Débat: Il n'y a que le face à face qui vaille

Publié le 07 avril 2012 par Nicolas007bis

Le débat entre les candidats que France 2 souhaite organiser pose de nombreuses questions.

On comprend bien l'intérêt pour un Bayrou ou un Dupont-Aignant d'un débat qui réunirait tous les candidats. Une fois la campagne ouverte, la mécanique médiatique se focalise sur les 2 favoris et sur le fameux troisième homme, Bayrou en 2007, aujourd'hui Mélenchon. Tous les autres sont inaudibles, même Marine Le Pen. On comprend bien leur frustration devant ce traitement qu'ils jugent inégal. C'est donc l'occasion pour tous ceux là d'être mis sur un pied d'égalité avec le trio de tête au hit parade des médias.

Plus généralement, le débat est indispensable pour donner les moyens au citoyen de juger des propositions de ses futurs représentants. Pour aller au-delà des belles formules et des émotions procurées par la force d’un discours, il lui faut pouvoir juger du fond. Il lui faut les clés pour estimer la pertinence et la cohérence des programmes. Sans débat, pas de démocratie.

Pour autant, un débat à 5 et à plus forte raison à 10 n'est qu'un exercice de style sans autre intérêt que de permettre de juger de la capacité de répartie et du sens de la formule des candidats.
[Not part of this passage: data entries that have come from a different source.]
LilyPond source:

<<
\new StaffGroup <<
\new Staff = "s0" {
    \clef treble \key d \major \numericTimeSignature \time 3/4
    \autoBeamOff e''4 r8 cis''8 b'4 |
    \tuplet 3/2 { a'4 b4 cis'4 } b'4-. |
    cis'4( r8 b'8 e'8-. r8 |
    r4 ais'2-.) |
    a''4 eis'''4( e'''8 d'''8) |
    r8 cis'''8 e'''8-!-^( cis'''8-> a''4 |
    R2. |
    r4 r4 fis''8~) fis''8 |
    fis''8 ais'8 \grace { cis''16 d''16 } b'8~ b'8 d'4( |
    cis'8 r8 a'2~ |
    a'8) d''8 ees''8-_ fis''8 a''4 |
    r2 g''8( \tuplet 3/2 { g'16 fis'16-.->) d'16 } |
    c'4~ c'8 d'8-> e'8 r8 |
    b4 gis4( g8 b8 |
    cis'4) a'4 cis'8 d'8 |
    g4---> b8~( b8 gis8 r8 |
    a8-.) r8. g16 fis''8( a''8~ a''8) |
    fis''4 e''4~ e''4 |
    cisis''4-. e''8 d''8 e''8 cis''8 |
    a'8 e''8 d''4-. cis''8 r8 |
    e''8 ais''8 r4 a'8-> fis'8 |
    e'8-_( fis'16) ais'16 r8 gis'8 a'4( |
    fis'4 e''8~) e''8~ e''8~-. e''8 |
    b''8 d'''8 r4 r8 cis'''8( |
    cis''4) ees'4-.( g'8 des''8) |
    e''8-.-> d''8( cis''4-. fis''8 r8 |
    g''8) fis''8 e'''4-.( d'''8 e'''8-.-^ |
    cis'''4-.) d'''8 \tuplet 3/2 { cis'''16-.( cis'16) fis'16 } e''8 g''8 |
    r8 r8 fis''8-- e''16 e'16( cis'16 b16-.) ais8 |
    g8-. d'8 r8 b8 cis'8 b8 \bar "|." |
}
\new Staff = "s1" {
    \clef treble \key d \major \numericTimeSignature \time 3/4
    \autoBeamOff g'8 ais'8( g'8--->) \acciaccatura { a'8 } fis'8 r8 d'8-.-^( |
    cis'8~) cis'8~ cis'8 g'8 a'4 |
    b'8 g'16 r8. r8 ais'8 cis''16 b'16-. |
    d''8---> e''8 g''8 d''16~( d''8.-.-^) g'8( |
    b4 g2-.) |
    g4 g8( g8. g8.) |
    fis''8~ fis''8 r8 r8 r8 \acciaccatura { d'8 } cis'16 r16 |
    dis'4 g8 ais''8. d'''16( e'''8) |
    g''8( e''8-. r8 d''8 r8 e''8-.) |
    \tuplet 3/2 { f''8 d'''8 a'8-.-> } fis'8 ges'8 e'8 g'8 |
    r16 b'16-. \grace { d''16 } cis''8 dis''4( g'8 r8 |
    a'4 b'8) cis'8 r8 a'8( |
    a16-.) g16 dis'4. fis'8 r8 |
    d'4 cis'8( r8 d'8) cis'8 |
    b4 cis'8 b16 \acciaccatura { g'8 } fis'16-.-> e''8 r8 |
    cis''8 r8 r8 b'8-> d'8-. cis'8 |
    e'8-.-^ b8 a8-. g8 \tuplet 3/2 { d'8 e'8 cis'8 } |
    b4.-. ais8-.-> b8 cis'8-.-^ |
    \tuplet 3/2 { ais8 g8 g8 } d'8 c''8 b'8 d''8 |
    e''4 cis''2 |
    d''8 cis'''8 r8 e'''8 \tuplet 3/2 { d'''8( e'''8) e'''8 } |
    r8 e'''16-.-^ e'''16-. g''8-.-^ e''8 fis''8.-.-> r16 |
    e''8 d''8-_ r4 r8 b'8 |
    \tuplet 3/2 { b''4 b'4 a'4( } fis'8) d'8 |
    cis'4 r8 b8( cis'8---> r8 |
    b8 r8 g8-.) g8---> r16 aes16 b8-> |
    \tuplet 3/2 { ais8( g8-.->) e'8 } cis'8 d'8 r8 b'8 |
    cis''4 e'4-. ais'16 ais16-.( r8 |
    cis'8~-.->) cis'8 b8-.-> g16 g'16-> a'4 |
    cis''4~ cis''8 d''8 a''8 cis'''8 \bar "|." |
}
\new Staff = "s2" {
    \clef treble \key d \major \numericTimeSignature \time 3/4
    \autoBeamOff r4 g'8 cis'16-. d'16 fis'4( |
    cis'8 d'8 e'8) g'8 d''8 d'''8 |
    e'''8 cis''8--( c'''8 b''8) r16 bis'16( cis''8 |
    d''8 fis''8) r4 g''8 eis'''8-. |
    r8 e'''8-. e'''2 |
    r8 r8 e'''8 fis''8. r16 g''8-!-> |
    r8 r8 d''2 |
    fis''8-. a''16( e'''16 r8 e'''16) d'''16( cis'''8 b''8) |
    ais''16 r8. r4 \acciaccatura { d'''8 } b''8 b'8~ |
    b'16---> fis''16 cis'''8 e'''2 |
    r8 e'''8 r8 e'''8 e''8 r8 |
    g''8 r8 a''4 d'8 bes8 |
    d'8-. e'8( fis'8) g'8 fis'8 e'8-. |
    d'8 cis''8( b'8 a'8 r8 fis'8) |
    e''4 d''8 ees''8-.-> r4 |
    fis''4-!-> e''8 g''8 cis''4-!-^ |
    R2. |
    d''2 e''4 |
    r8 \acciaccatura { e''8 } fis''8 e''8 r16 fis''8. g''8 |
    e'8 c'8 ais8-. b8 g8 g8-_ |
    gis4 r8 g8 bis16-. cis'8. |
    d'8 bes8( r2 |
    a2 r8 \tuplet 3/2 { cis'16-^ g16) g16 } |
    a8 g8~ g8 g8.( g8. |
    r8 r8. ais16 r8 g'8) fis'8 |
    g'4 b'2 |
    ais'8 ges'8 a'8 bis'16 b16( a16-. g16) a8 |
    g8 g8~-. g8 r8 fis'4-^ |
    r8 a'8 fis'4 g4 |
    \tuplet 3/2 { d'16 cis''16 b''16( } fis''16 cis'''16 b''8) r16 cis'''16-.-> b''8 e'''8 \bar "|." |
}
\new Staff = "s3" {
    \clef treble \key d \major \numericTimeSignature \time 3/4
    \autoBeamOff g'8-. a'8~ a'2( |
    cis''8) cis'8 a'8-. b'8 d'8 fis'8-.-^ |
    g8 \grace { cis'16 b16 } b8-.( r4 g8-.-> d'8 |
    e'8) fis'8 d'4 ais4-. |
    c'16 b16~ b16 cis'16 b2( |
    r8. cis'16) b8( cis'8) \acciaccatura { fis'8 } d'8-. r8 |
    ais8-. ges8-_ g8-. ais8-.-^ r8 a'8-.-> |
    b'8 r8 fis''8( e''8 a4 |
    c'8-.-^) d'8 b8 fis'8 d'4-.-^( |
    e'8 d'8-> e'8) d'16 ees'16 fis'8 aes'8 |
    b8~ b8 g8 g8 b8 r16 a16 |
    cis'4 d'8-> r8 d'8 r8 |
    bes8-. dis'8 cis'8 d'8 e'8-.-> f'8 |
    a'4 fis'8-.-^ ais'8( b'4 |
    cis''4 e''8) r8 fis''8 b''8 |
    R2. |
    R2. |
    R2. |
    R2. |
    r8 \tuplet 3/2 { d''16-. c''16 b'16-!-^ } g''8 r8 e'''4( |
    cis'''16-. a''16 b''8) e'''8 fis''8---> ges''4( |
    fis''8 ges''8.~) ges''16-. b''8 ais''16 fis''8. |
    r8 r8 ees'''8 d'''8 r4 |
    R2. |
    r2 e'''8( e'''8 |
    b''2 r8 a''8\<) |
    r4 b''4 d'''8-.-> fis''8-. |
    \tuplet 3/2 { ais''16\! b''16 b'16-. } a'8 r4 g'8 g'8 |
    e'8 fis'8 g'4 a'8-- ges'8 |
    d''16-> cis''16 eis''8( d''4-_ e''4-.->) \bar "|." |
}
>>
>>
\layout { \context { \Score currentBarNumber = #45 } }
Ce ne peut être au mieux qu'un échange de belles phrases et de slogans déjà moult fois répétés à longueur de meetings. Au pire, ce sera un échange d'invectives et de propos caricaturaux destinés à dénigrer l'un ou l'autre de ses adversaires.

Par dessus le marché, un jeu d'alliances implicites entre des candidats aux intérêts communs faussera nécessairement leur attitude. A 10 ou à 5 ce sera tous contre Sarkozy. Si Mélenchon et Hollande sont dans un même groupe, gageons qu'ils ne polémiqueront pas mais s'allieront contre leurs adversaires de droite. Pourtant, s'il y a bien un débat qui pourrait être intéressant, c'est celui qui opposerait Hollande à Mélenchon, histoire de bien montrer que leurs projets sont radicalement différents.

Pour la même raison, Hollande et Sarkozy tenteront d'épargner Bayrou, avec l'espoir de récupérer ses voix au second tour ce qui leur sera d'autant plus facile, qu'ils auront d'autres adversaires à boxer. Un face à face Bayrou-Hollande ou Bayrou-Sarkozy obligerait l'un et l'autre à marquer sa différence et à expliquer en quoi voter Bayrou ce n’est pas du tout la même chose que de voter Hollande ou Sarkozy.

Mais pour cela, il faut que le débat soit une confrontation d’idées. Il faut qu’il se fasse dans les conditions qui permettent à chacun de développer, d’expliquer, d’argumenter. Et ces conditions ne sont pas réunies dans un débat à plusieurs (plus de 2). Au contraire, ce ne sera qu’une occasion de plus de simplifier à outrance les questions importantes qui sont en jeu. Le discours des candidats sera nécessairement réducteur et contribuera un peu plus à laisser croire que les questions complexes auxquelles est confrontée notre société peuvent être répondues à coup d’affirmations péremptoires et de bons sentiments affirmés avec force.

Il n'y a que le face à face qui vaille, qui ait valeur de débat. Pour peu qu'il soit bien organisé et dirigé par des journalistes dignes de ce nom, c'est le seul format qui permette un échange sur le fond ou du moins d'une manière suffisamment approfondie pour permettre aux électeurs de bien comprendre sur quoi s'appuient les positions des deux candidats. C'est le seul moyen, pour aller au delà des slogans et des affirmations péremptoires.

Malheureusement France 2, comme tout l’audiovisuel, est soumis à plusieurs contraintes dont la moindre n’est pas l’obligation de l’équité de temps de parole entre les candidats et plus largement l’équité de traitement des candidats. Cette contrainte exclut les débats bilatéraux entre 2 candidats qui s’opposeraient frontalement. Trop difficile à organiser, puisqu’en théorie, il faudrait, comme dans une sorte de tournoi, que chaque candidat rencontre chacun des ses adversaires ce qui nous ferait 45 combinaisons soit 45 duels à organiser, autant dire que c’est parfaitement inimaginable à ce moment de la campagne.

En conséquence de quoi, il ne lui reste plus qu’à tenter d’organiser, dans une sorte de simulacre d’exercice démocratique, un grand barnum médiatique superficiel et parfaitement inutile qui ne fera qu’entretenir les téléspectateurs dans l’illusion qu’il leur suffit de regarder la télévision pour pouvoir exercer en toute connaissance de cause leur devoir de citoyen.

Pour ma part, je ne perdrai pas mon temps à assister à un match de catch médiatique.